Seçilmiş Metin

* * * *

Türkiye'nin en iyi haber sitesi
OKUR TEMSİLCİSİ İBRAHİM ALTAY

Neden Müslüman düşmanlığı?

Geçen haftaki yazımda, Müslümanları hedef alan şiddet eylemlerinin artışından bahsetmiştim ve eklemiştim:
"Bu eylemleri tanımlarken 'İslamofobi' ya da 'İslamofobik' kelimelerini kullanmak artık durumu anlamamızı zorlaştırıyor. Bu kavramları bırakalım; doğrudan doğruya 'Müslüman Düşmanlığı/Karşıtlığı' ve 'Müslüman Düşmanı/Karşıtı' tanımlamalarını (İngilizcesi 'anti-Muslim') kullanalım." Hafta Sonu eklerimizin değerli editörleri, sağ olsunlar, bu önerimi tartışmaya açmaya karar vermişler. Sevgili İdil Demirel'in hazırladığı dosya dünkü Pazar ekinde yayımlandı. Başlığı:
'Müslümanlara Uygulanan Şiddetin Adını Koyalım.' Serdar Karagöz, Fared Hafız, Beril Dedeoğlu, Erol Göka, Bercan Tutar ve Enes Bayraklı tartışmaya katkıda bulunmuşlar. Olumlu, olumsuz, çekimser görüşler var. Kendilerine teşekkür ediyorum.

* * * *

Kayıt Alıntıları
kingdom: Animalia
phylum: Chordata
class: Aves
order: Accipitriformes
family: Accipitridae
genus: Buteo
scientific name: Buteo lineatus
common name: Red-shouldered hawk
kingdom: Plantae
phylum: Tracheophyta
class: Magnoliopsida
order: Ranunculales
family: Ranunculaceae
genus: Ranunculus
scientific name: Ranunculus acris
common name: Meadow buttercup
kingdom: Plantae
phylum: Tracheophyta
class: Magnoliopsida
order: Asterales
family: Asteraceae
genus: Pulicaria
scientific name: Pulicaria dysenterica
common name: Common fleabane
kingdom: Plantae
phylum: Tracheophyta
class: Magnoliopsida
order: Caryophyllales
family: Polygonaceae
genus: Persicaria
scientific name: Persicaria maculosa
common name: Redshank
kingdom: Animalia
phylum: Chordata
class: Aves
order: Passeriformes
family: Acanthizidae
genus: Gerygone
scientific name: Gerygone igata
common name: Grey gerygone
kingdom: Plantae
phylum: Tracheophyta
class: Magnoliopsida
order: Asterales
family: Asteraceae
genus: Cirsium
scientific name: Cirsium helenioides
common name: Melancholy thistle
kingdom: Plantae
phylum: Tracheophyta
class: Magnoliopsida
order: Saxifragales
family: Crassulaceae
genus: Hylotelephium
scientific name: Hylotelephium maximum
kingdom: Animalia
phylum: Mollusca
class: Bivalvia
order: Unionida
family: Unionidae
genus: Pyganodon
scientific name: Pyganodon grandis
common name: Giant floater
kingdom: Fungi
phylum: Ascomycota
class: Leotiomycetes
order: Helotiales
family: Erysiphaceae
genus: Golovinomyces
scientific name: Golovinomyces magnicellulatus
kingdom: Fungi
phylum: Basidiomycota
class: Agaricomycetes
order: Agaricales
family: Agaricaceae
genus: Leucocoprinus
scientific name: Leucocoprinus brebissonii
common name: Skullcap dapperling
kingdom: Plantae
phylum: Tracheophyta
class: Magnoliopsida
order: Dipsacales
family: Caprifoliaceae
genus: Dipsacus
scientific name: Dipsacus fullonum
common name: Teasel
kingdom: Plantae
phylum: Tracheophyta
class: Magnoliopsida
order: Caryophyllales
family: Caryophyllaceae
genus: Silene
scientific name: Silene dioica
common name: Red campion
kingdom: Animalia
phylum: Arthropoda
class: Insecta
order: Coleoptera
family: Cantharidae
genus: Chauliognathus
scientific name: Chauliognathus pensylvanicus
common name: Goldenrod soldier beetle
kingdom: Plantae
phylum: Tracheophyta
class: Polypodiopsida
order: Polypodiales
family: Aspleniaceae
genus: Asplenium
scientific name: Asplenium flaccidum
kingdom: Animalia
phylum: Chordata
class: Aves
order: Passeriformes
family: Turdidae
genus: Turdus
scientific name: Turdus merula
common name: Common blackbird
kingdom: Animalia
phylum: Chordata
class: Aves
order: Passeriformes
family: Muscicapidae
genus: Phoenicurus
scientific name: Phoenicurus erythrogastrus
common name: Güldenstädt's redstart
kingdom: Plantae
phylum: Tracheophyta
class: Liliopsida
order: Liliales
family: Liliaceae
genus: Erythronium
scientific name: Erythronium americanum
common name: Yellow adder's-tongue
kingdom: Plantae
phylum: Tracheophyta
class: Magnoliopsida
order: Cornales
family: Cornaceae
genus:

* * * *

Yapılacaklar
#1 Müslüman düşmanlığı üzerine yazıya göre İdil Demirel'in hazırladığı dosya hangi ekte yayımlandı?
#2 Lütfen Müslüman düşmanlığı üzerine yazıyı kaldığı yerden sürdürün.

Görev Sonuçları
#1 Dünkü Pazar ekinde yayımlandı.

#2
Önerim okurlarımızın da ilgisini çekti.
Önemlice bir kısmı onayladıklarını belirtip teşekkür ettiler. İtiraz edenlerin argümanı ise genellikle şu minvaldeydi:
"İslamofobi kavramı uzunca bir süredir kullanılıyor. Bu kavrama akademik ve politik düzeyde çok ciddi yatırımlar yapıldı.
Anlamı, şiddet olaylarını da kapsayacak şekilde genişledi. Yeni bir kavram yerleştirmek zor ve enerji kaybına yol açar."

***
Bendeniz bu yazımda tartışmayı biraz daha derinleştirmek istiyorum. Bunun için İslamofobi kavramının ortaya çıkışını ve yaygınlaşmasını kısaca irdeleyeceğim.
Bilindiği üzere bu süreçte üç önemli dönüm noktasından söz edilir:
1979'daki İran Devrimi, 1989'da Berlin duvarının yıkılması ve Doğu blokunun dağılması, 2001'de New York'taki ikiz kulelere yapılan saldırı.
Devrimden sonra İran'ın Batıdan kopması ve içe kapanması hayal kırıklığına yol açtı. Bilahare Komünizmin çökmesi Batıyı yeni bir öteki arayışına itti.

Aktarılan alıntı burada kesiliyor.